I tend to struggle with down time.  I would generally always prefer to be doing something rather than nothing.  It is this tendency that often leads me to plan more activities than any mortal could hope to accomplish, mostly out of fear and loathe of wasting a few moments.

Last week Melissa and I drove to Dallas to spend the New Year holiday with my two brothers who live in that area, their families, and my folks who flew in as well.  Our tiny car was packed full of clothes, presents, and of course, my bike, the Thundercougarfalconbird.  We met my 3 week old niece and saw my 2 year old nephew for just the second time.  The festivities were joyous and a great time was had by all.

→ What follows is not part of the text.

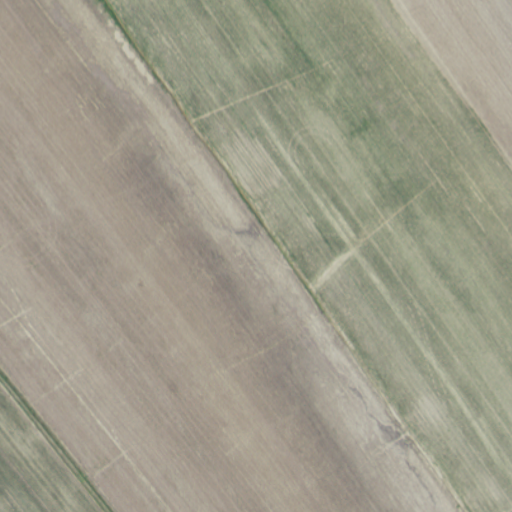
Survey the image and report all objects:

I found an hour of down time on Wednesday afternoon.  It was incredibly cold, colder than it should be in Texas (even in January).  It was getting dark, and the Dallas rush hour traffic was picking up.  I had plenty of reasons not to go, but I couldn’t bear the thought of having driven 900 miles with my bike in the back of the car and not getting in a single ride.  So I rode.

Riding in a strange place is always fun, but I was a little more apprehensive about this ride.  The arterial roads were narrow and busy.  The residential roads didn’t seem to go very far.  Fortunately, as I made my way out of my brother’s neighborhood I came across a newish housing development, which wasn’t on the map.  It had good roads and not a lot of traffic.  I was surprised that after I wound through this neighborhood for a while the road connected to the next subdivision, then the next, then the next.  Before I knew it I had gone 7-8 miles through residential neighborhoods and I was out of time.  I found a good turnaround point when I reached a lake, then retraced my path back home.  I got 15 or so miles in for the first ride of 2008. I didn’t freeze. I didn’t get run over.  Mission accomplished.

I always find signs that state the obvious to be amusing.

The route.  Google’s satellite imagery is a little out of date for this area.

 There were some small rolling hills, but the total elevation change was less than 100 ft.